Please copy exactly the line that contains "Required after each" and every line after it through the end of the records, leaving the pictures out.

• Collected data
..............................

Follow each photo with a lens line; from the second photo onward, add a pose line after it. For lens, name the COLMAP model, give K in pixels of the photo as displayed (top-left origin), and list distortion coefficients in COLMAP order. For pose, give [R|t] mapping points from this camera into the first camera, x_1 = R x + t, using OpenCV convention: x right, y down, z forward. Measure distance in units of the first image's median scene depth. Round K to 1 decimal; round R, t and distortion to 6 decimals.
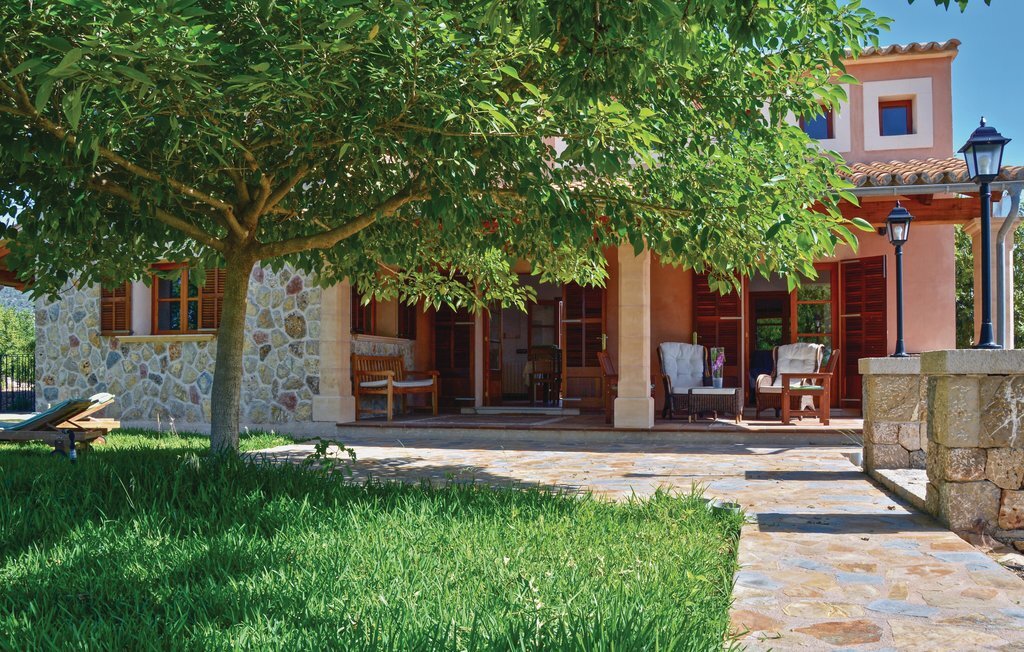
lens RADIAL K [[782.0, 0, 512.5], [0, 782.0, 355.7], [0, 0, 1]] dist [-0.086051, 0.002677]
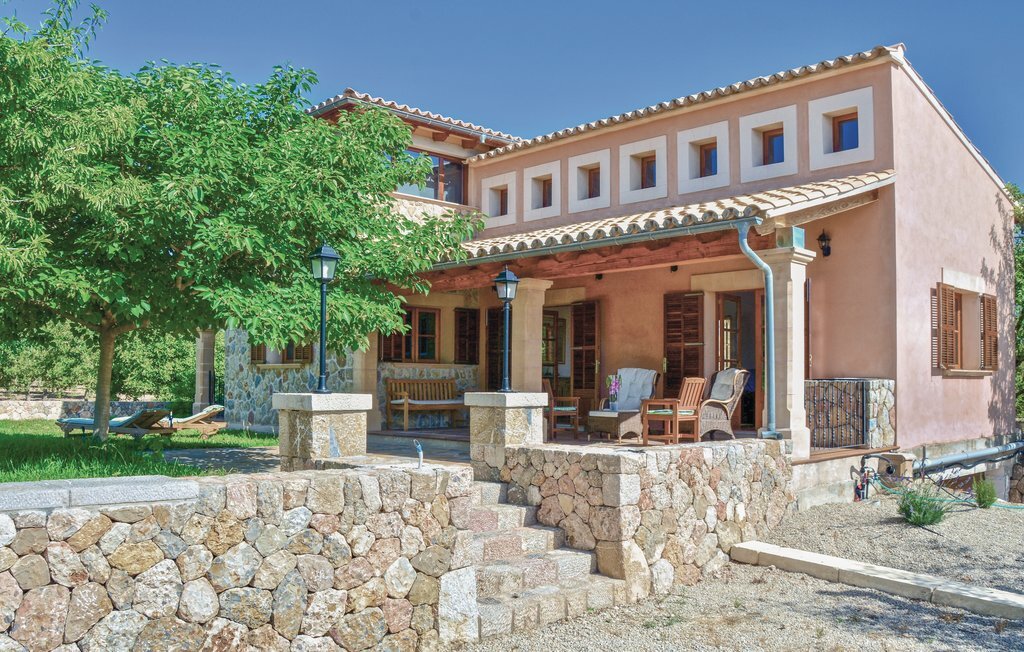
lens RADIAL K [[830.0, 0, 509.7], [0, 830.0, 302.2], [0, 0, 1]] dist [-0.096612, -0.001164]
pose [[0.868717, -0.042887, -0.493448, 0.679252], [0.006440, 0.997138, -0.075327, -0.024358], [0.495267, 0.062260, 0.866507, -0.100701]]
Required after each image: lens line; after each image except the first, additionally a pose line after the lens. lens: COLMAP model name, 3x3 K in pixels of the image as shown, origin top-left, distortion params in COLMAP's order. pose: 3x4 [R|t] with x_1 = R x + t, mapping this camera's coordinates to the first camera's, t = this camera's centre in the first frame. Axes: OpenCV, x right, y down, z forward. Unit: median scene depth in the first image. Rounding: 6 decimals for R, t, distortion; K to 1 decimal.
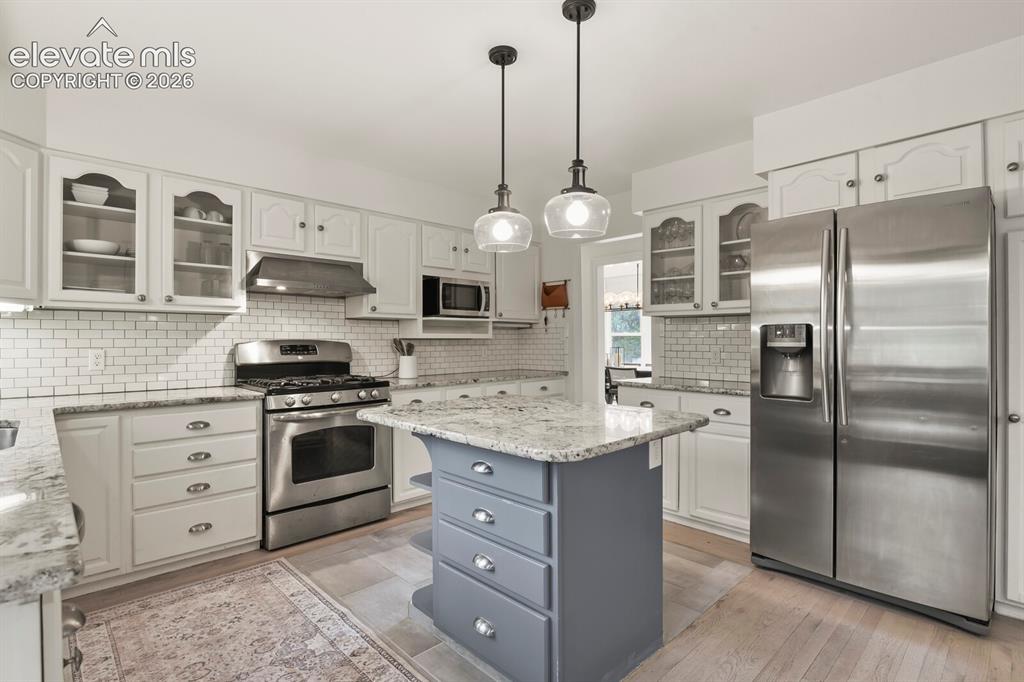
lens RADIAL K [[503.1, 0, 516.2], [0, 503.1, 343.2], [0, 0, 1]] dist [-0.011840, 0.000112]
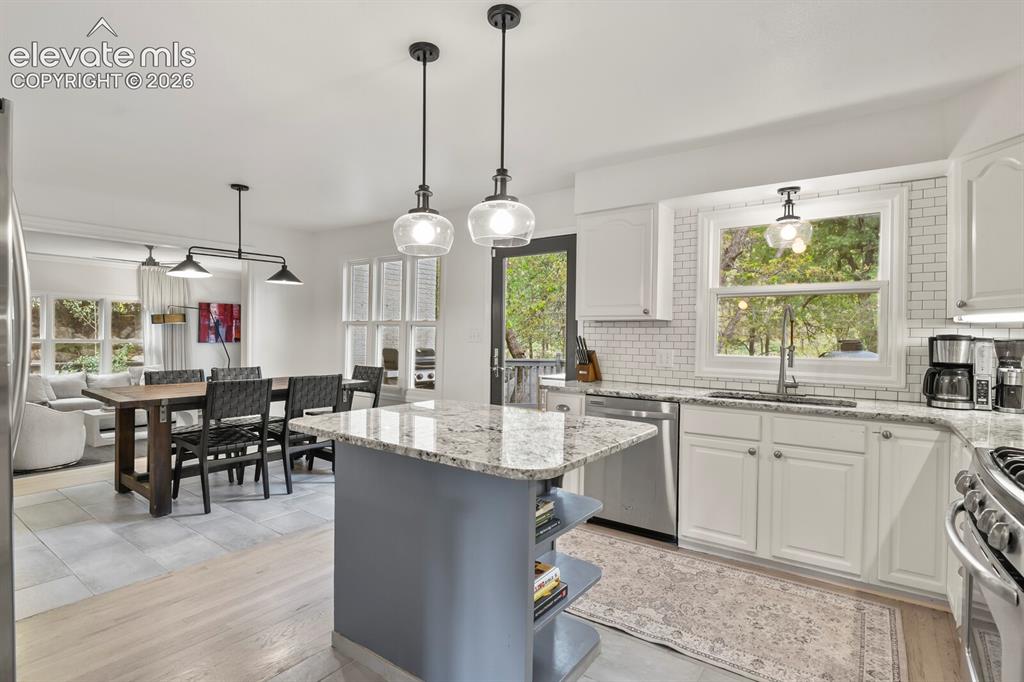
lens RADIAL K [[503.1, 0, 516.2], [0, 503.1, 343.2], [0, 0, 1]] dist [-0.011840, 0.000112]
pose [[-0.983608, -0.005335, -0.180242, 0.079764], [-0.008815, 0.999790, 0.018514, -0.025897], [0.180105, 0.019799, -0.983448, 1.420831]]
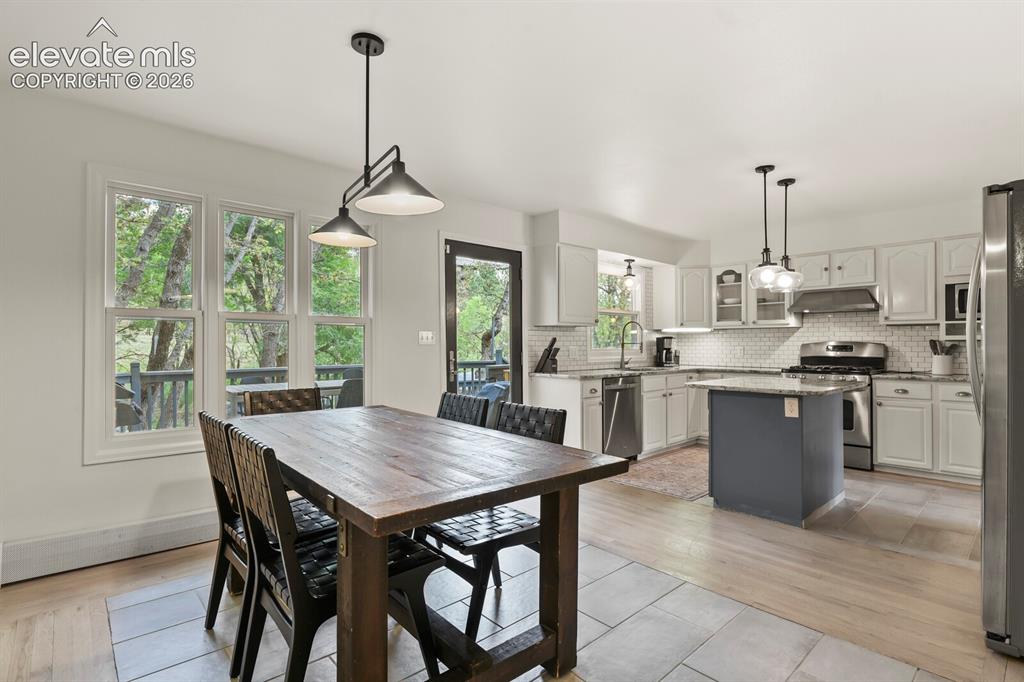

..............................

• Answer to the problem
Required after each image: lens line; after each image except the first, additionally a pose line after the lens. lens: COLMAP model name, 3x3 K in pixels of the image as shown, origin top-left, distortion params in COLMAP's order. pose: 3x4 [R|t] with x_1 = R x + t, mapping this camera's coordinates to the first camera's, t = this camera's centre in the first frame. Axes: OpenCV, x right, y down, z forward. Unit: median scene depth in the first image. Rounding: 6 decimals for R, t, distortion; K to 1 decimal.
lens RADIAL K [[503.1, 0, 516.2], [0, 503.1, 343.2], [0, 0, 1]] dist [-0.011840, 0.000112]
lens RADIAL K [[503.1, 0, 516.2], [0, 503.1, 343.2], [0, 0, 1]] dist [-0.011840, 0.000112]
pose [[-0.983608, -0.005335, -0.180242, 0.079764], [-0.008815, 0.999790, 0.018514, -0.025897], [0.180105, 0.019799, -0.983448, 1.420831]]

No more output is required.